Utility Trailer Manufacturing Company
- Type: Private
- Founded: 1914
- Founders: H. C. Bennett; E. W. Bennett;
- Headquarters: City of Industry, Los Angeles County, California, United States, U.S.
- Products: Semi-trailers, refrigerated vans & trailers
- Website: www.utilitytrailer.com

= Utility Trailer Manufacturing Company =

American semi-trailer manufacturer

Utility Trailer Manufacturing Company is an American semi-trailer truck dry van, flatbed, and refrigerated van trailer manufacturing company, with its headquarters in the City of Industry, Los Angeles County, California, and sales office in Alpharetta, Georgia and a Parts Distribution Center in Batavia, Ohio. The company also designs and manufactures dry freight vans, curtainsided trailers, and aerodynamic technologies. It is the largest manufacturer of refrigerated van trailers in the United States.
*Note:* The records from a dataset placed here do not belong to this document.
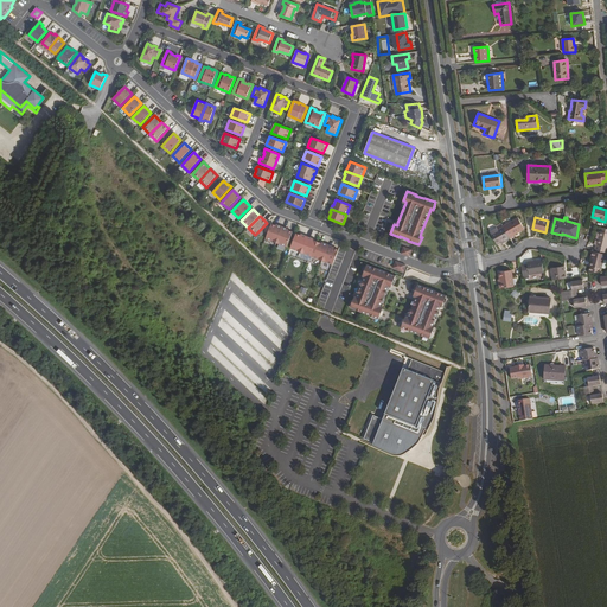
[(504,227),(509,237),(510,238),(515,236),(513,235),(524,229),(518,218),(503,227),(504,227)]
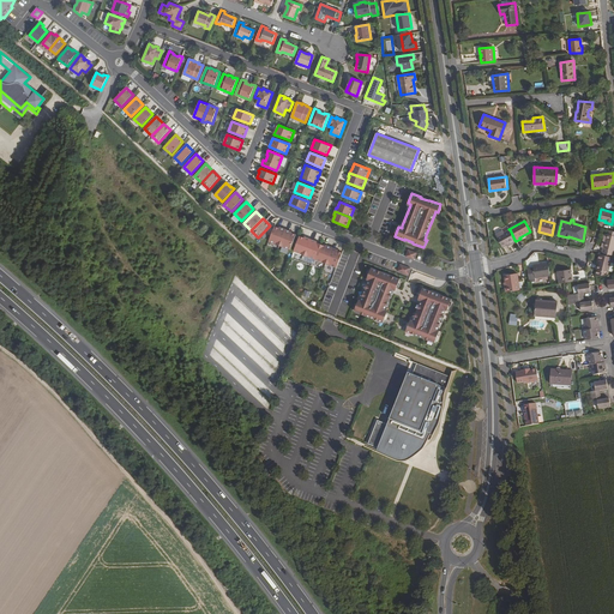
[(269,241),(280,246),(286,230),(280,228),(275,227),(269,241)]
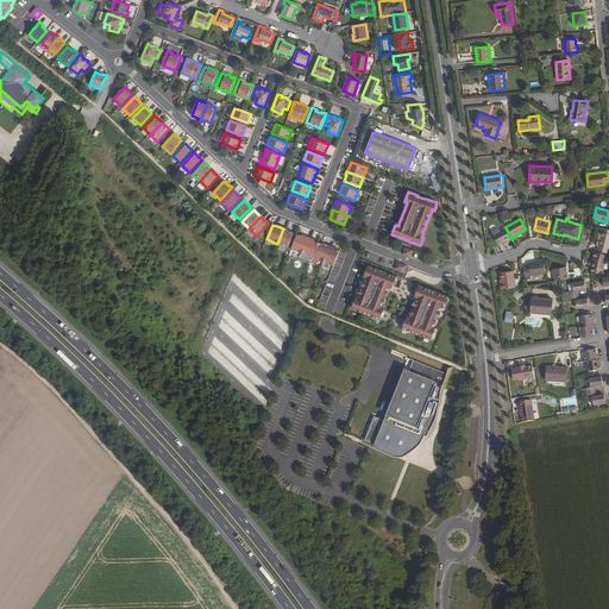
[(506,227),(493,234),(498,245),(502,243),(510,238),(506,227)]
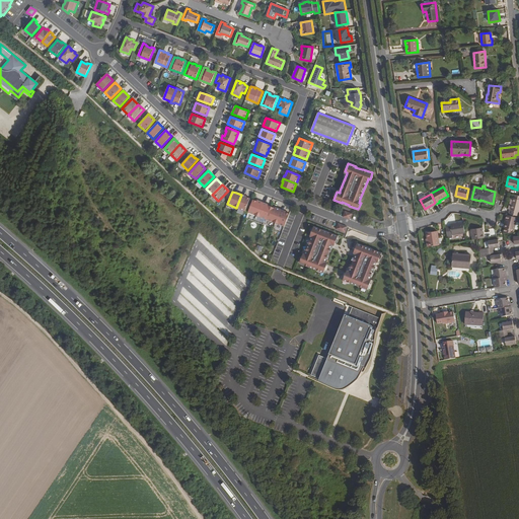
[(246,197),(241,195),(236,208),(245,211),(250,199),(246,197)]
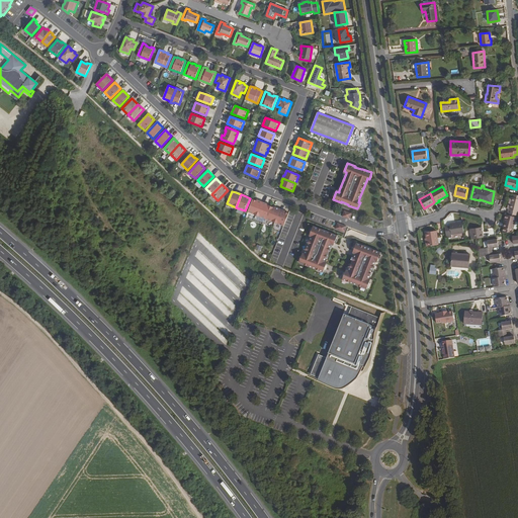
[(517,195),(513,194),(512,197),(509,209),(508,213),(517,216),(517,212),(517,195)]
Utility was founded in 1914, by brothers H. C. Bennett and E. W. Bennett. Before founding Utility, the two brothers had previously owned a lumber business in Phoenix, Arizona. After selling off that company, the two purchased the assets of a wagon company in Los Angeles and incorporated a new company there. The name Utility was adopted after the company had pivoted toward the manufacturing of trailers for the burgeoning diesel truck market of the early 20th century; most of Utility's clientele were California's original utility companies, and the name stuck. Ownership of Utility has remained within the Bennett family since its founding. The company's operations remained localized within the western United States until the 1960s, when it began its gradual expansion east of the Rocky Mountains. By the mid-1990s, most of the company's business was in the East Coast as opposed to the west, although its base of operations remained in the City of Industry in Los Angeles County.

Utility has six trailer manufacturing facilities in North America. Utility's single temp and multi-temp refrigerated trailers are manufactured at the Clearfield, Utah, Atkins, Virginia, and Piedras Negras, Mexico plants.  Utility's dry vans are manufactured at the Glade Spring, Virginia and Paragould, Arkansas plants. Utility also manufactures several flatbed models including an aluminum/steel combination flatbed, an all-steel flatbed, drop decks, and curtainsided trailers, all produced at the Enterprise, Alabama facility. The company's manufacturing plant in Clearfield, Utah, was opened up in 1993, occupying a 58 acre plot of land. In 1994, they opened up the Atkins, Virginia, plant, occupying 55 acres there. After the city of Clearfield denied them a permit to expand their operations beyond their plot of land in 1998, Utility opened up the Glade Spring, Virginia, facility in 1999.

The company also has an independent dealer network in over 100 locations in the United States, Canada, Mexico and South America. Authorized dealers offer trailer sales, aftermarket parts, and service.